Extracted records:
§

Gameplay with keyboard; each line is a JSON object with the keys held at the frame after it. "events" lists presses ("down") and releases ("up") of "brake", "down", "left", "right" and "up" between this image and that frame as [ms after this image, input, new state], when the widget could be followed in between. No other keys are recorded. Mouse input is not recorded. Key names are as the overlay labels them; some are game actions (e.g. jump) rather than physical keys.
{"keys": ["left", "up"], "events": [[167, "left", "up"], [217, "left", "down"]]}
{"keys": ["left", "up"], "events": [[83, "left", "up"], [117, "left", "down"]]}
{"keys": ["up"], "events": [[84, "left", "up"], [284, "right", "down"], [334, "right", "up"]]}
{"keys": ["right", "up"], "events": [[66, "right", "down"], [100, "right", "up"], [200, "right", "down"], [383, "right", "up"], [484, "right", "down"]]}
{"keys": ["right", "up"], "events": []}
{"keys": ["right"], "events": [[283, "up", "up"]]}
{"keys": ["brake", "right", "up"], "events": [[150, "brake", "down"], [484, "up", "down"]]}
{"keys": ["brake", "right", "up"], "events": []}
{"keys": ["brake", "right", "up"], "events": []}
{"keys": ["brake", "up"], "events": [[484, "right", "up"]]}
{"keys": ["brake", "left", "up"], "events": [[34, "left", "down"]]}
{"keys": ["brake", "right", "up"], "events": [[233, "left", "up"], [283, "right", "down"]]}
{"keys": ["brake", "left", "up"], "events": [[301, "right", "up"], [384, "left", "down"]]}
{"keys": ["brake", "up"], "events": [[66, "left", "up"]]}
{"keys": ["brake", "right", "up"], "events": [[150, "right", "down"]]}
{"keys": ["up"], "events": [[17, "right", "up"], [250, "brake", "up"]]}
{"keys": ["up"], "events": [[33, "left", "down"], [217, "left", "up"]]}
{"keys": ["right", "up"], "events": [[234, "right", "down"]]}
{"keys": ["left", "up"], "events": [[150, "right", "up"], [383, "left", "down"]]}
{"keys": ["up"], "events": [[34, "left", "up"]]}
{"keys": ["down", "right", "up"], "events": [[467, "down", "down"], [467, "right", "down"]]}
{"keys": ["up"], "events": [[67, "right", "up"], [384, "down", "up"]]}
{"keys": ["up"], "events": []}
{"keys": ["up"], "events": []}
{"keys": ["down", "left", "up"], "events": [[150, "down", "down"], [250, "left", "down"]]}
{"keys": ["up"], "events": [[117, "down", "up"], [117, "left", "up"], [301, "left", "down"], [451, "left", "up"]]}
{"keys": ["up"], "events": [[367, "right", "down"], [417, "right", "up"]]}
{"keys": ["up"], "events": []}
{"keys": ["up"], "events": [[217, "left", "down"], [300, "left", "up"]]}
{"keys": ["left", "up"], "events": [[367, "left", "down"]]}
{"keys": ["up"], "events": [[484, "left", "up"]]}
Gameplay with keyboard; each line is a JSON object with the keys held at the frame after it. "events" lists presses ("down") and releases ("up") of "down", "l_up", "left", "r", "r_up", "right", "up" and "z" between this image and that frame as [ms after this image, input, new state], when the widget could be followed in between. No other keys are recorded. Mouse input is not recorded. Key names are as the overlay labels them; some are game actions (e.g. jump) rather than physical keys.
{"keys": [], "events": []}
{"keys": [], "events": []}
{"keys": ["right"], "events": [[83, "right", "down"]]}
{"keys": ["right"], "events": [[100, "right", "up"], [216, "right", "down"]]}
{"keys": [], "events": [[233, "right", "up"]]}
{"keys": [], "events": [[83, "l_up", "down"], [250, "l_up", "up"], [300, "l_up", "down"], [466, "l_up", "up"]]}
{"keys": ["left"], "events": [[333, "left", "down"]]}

§

* [Required action]:
Every entry above needs to be copied exactly.

* [Reply to the task]:
Gameplay with keyboard; each line is a JSON object with the keys held at the frame after it. "events" lists presses ("down") and releases ("up") of "brake", "down", "left", "right" and "up" between this image and that frame as [ms after this image, input, new state], when the widget could be followed in between. No other keys are recorded. Mouse input is not recorded. Key names are as the overlay labels them; some are game actions (e.g. jump) rather than physical keys.
{"keys": ["left", "up"], "events": [[167, "left", "up"], [217, "left", "down"]]}
{"keys": ["left", "up"], "events": [[83, "left", "up"], [117, "left", "down"]]}
{"keys": ["up"], "events": [[84, "left", "up"], [284, "right", "down"], [334, "right", "up"]]}
{"keys": ["right", "up"], "events": [[66, "right", "down"], [100, "right", "up"], [200, "right", "down"], [383, "right", "up"], [484, "right", "down"]]}
{"keys": ["right", "up"], "events": []}
{"keys": ["right"], "events": [[283, "up", "up"]]}
{"keys": ["brake", "right", "up"], "events": [[150, "brake", "down"], [484, "up", "down"]]}
{"keys": ["brake", "right", "up"], "events": []}
{"keys": ["brake", "right", "up"], "events": []}
{"keys": ["brake", "up"], "events": [[484, "right", "up"]]}
{"keys": ["brake", "left", "up"], "events": [[34, "left", "down"]]}
{"keys": ["brake", "right", "up"], "events": [[233, "left", "up"], [283, "right", "down"]]}
{"keys": ["brake", "left", "up"], "events": [[301, "right", "up"], [384, "left", "down"]]}
{"keys": ["brake", "up"], "events": [[66, "left", "up"]]}
{"keys": ["brake", "right", "up"], "events": [[150, "right", "down"]]}
{"keys": ["up"], "events": [[17, "right", "up"], [250, "brake", "up"]]}
{"keys": ["up"], "events": [[33, "left", "down"], [217, "left", "up"]]}
{"keys": ["right", "up"], "events": [[234, "right", "down"]]}
{"keys": ["left", "up"], "events": [[150, "right", "up"], [383, "left", "down"]]}
{"keys": ["up"], "events": [[34, "left", "up"]]}
{"keys": ["down", "right", "up"], "events": [[467, "down", "down"], [467, "right", "down"]]}
{"keys": ["up"], "events": [[67, "right", "up"], [384, "down", "up"]]}
{"keys": ["up"], "events": []}
{"keys": ["up"], "events": []}
{"keys": ["down", "left", "up"], "events": [[150, "down", "down"], [250, "left", "down"]]}
{"keys": ["up"], "events": [[117, "down", "up"], [117, "left", "up"], [301, "left", "down"], [451, "left", "up"]]}
{"keys": ["up"], "events": [[367, "right", "down"], [417, "right", "up"]]}
{"keys": ["up"], "events": []}
{"keys": ["up"], "events": [[217, "left", "down"], [300, "left", "up"]]}
{"keys": ["left", "up"], "events": [[367, "left", "down"]]}
{"keys": ["up"], "events": [[484, "left", "up"]]}
Gameplay with keyboard; each line is a JSON object with the keys held at the frame after it. "events" lists presses ("down") and releases ("up") of "down", "l_up", "left", "r", "r_up", "right", "up" and "z" between this image and that frame as [ms after this image, input, new state], when the widget could be followed in between. No other keys are recorded. Mouse input is not recorded. Key names are as the overlay labels them; some are game actions (e.g. jump) rather than physical keys.
{"keys": [], "events": []}
{"keys": [], "events": []}
{"keys": ["right"], "events": [[83, "right", "down"]]}
{"keys": ["right"], "events": [[100, "right", "up"], [216, "right", "down"]]}
{"keys": [], "events": [[233, "right", "up"]]}
{"keys": [], "events": [[83, "l_up", "down"], [250, "l_up", "up"], [300, "l_up", "down"], [466, "l_up", "up"]]}
{"keys": ["left"], "events": [[333, "left", "down"]]}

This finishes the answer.